Filter the entries, keeping every line with the string "metales".

== Records for this exercise ==
>>>

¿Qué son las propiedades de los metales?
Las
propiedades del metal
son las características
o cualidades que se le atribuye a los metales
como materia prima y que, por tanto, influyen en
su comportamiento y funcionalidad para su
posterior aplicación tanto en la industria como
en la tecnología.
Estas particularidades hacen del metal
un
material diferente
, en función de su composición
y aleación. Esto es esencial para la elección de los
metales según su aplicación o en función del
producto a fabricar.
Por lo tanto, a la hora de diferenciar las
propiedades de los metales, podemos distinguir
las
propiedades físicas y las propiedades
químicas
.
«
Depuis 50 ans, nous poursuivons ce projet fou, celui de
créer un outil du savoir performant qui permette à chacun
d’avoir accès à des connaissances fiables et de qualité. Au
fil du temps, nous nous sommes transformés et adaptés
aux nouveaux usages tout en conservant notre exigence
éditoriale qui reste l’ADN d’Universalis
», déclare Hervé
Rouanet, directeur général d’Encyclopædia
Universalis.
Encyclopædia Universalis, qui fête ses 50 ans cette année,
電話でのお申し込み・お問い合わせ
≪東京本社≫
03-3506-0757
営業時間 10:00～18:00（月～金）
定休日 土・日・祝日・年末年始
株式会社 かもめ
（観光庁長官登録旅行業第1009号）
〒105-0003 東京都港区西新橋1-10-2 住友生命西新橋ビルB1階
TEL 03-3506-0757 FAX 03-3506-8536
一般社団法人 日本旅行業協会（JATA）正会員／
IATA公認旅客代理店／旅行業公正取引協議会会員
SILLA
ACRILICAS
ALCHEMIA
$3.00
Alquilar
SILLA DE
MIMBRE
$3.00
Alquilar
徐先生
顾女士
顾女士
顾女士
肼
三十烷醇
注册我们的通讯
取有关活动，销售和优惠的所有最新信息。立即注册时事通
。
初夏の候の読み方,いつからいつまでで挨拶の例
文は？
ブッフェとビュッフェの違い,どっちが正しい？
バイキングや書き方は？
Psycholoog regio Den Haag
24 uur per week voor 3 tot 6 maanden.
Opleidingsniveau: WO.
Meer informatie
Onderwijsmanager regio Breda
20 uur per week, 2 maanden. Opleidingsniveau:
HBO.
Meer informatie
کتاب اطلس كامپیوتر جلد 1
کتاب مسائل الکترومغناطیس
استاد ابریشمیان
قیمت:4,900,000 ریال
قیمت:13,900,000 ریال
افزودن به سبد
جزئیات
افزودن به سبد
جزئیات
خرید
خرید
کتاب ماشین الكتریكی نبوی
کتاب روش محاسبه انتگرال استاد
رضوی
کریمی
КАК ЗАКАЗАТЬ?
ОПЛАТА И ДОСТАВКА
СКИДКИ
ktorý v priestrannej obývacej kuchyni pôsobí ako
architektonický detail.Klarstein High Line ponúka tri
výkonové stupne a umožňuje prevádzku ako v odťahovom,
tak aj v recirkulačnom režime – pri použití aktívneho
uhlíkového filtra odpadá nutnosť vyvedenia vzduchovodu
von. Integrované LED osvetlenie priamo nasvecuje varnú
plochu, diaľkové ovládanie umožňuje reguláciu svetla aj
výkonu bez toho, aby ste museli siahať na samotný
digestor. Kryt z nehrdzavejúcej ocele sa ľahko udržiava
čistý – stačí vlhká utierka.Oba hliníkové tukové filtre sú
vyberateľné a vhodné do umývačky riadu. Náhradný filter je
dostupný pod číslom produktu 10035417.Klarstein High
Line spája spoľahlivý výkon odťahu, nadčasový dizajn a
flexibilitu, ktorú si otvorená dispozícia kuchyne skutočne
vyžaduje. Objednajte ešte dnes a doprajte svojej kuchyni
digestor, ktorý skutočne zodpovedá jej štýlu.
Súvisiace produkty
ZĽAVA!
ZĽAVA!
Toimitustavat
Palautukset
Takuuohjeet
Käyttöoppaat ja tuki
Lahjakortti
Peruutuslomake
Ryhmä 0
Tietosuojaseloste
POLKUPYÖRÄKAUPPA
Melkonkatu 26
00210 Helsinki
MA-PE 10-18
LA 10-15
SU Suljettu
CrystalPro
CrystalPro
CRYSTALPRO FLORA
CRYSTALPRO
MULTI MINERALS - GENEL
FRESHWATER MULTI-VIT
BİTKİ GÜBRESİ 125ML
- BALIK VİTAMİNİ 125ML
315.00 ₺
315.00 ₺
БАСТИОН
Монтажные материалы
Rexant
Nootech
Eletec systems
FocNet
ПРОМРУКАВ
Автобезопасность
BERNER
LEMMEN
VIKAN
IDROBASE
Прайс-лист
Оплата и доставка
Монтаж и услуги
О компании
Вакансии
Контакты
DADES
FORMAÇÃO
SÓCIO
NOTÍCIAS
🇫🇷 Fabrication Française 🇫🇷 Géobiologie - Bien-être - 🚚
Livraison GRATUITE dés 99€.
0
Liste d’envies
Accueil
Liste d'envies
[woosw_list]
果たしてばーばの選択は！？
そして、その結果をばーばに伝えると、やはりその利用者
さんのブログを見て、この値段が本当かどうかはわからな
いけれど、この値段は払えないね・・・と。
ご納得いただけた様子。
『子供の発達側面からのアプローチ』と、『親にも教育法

<<<

== Reply to the exercise ==
¿Qué son las propiedades de los metales?
o cualidades que se le atribuye a los metales
metales según su aplicación o en función del
propiedades de los metales, podemos distinguir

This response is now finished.